Per la prima volta in Italia un bambino è stato riconosciuto figlio di tre genitori: la madre che lo ha partorito e i due papà che lo stanno crescendo. A stabilirlo è stata la Corte d’Appello di Bari, che ha disposto la trascrizione nell’anagrafe italiana del riconoscimento già avvenuto in Germania.
La vicenda nasce dall’opposizione di un Comune pugliese alla registrazione dei tre genitori del piccolo, oggi di 4 anni, dando così il via a un iter giudiziario conclusosi con la decisione dei giudici baresi.
La storia del bambino nato in Germania
Secondo quanto riportato dal Corriere della Sera e da altri quotidiani e siti locali, il bambino è nato in Germania da una donna e da un uomo sposato con un cittadino italo-tedesco. La donna, amica di lunga data della coppia, avrebbe condiviso con loro il progetto di genitorialità.
Il piccolo è stato inizialmente riconosciuto dalla madre e dal padre biologico. Successivamente anche il compagno di quest’ultimo ha chiesto il riconoscimento del bambino, possibilità consentita dalla normativa tedesca nei casi di adozione omogenitoriale.
Il ricorso e la decisione dei giudici
La coppia ha poi chiesto che il riconoscimento venisse trascritto anche in Italia, in Puglia, dove il secondo padre risulta iscritto all’Aire, l’anagrafe degli italiani residenti all’estero. Dopo il diniego opposto dal Comune, la questione è approdata davanti alla magistratura fino alla decisione definitiva della Corte d’Appello di Bari.

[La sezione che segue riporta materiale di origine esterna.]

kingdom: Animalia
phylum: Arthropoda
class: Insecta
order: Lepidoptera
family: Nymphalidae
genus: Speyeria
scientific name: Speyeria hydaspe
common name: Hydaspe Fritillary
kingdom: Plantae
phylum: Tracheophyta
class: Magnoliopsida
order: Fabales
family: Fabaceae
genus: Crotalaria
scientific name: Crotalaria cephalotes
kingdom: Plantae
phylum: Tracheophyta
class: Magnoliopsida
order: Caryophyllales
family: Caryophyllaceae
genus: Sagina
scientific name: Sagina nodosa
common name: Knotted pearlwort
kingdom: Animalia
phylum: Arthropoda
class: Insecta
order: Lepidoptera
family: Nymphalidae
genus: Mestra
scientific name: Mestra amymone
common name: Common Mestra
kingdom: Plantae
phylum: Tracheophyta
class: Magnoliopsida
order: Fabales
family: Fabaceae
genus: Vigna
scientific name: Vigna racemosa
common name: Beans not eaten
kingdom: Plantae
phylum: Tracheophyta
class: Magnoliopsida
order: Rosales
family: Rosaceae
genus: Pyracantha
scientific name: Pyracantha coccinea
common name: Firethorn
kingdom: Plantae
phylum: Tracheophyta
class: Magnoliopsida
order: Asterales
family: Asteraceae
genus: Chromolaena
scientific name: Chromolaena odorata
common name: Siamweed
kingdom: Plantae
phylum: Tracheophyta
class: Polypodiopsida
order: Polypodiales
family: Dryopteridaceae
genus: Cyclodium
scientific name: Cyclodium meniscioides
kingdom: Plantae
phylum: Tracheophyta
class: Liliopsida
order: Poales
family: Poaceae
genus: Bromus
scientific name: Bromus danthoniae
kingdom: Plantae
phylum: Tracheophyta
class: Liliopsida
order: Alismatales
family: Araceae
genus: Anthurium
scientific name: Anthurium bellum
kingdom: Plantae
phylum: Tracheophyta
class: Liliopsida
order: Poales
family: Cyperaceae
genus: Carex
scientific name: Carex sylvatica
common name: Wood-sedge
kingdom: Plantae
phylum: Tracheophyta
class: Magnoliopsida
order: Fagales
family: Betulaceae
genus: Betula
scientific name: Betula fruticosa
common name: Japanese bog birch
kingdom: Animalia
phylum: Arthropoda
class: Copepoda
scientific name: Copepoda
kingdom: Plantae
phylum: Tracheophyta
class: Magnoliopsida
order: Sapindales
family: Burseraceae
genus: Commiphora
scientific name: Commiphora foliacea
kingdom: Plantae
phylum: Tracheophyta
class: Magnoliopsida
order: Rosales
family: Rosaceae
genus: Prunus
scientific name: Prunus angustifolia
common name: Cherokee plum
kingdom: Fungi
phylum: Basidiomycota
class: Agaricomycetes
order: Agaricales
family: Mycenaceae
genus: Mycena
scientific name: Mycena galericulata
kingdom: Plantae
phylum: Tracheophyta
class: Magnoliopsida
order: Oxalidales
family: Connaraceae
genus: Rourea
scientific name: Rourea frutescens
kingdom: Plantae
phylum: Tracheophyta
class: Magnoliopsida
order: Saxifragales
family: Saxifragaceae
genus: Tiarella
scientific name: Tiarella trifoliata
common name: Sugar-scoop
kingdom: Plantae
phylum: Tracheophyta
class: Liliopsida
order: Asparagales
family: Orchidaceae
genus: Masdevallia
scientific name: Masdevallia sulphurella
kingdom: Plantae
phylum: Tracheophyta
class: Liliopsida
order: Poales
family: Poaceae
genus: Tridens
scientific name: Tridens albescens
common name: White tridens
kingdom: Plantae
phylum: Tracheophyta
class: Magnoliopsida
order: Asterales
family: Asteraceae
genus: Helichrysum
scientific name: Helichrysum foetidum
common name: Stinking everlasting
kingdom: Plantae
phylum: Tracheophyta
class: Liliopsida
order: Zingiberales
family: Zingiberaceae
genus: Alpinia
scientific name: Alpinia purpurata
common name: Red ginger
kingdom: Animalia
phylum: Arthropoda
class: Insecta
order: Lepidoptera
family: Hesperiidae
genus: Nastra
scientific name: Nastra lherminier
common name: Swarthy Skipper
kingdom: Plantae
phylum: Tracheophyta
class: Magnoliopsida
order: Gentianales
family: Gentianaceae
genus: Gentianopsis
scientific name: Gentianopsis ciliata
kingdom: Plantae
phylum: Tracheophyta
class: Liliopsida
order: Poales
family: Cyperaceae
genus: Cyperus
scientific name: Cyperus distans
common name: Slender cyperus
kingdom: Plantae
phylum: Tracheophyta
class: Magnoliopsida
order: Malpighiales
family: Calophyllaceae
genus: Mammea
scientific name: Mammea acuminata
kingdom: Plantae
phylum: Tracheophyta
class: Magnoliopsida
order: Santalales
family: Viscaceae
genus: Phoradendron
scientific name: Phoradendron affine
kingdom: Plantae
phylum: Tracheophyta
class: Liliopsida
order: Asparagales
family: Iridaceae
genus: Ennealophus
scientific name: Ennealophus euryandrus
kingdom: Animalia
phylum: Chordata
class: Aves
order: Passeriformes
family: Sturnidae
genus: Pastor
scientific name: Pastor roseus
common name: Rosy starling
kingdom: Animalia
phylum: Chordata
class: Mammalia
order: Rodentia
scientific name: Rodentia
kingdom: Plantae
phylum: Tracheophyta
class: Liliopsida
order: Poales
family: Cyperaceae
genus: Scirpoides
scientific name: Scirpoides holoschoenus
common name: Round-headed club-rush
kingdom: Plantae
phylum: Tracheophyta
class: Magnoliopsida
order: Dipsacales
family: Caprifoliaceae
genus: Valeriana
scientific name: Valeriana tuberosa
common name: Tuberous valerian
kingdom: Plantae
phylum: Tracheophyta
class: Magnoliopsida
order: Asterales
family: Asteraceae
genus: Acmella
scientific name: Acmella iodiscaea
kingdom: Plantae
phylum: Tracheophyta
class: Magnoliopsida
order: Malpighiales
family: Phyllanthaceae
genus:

I giudici hanno quindi stabilito che anche nell’anagrafe italiana il bambino possa essere registrato come figlio di tre genitori.
Arcigay: “Una sentenza storica”
A commentare la decisione è stato Gabriele Piazzoni, segretario generale di Arcigay. “Salutiamo con entusiasmo una sentenza che accoglie un nuovo modello di famiglia e che ci aiuta a ripensare le relazioni di cura nel nostro contemporaneo”, ha dichiarato.
Secondo Piazzoni, “questa sentenza, nella sua semplicità, non è solo una vittoria per questa famiglia ma apre orizzonti importanti, fotografando una relazione di cura vera, diffusa, che coinvolge e responsabilizza tutte le persone che hanno costruito un progetto genitoriale”.
Il segretario di Arcigay ha parlato anche di “un segnale chiaro al legislatore”, aggiungendo che “le famiglie sono cambiate e il diritto deve stare al passo”.
“Non ideologie ma tutela dei bambini”
“Non si tratta di ideologie, ma di bambini e bambine che hanno diritto a vedere riconosciuti tutti i legami affettivi e di cura che li sostengono”, ha concluso Piazzoni, inviando “un messaggio di sostegno e incoraggiamento” a tutte le famiglie impegnate nel riconoscimento dei propri legami affettivi.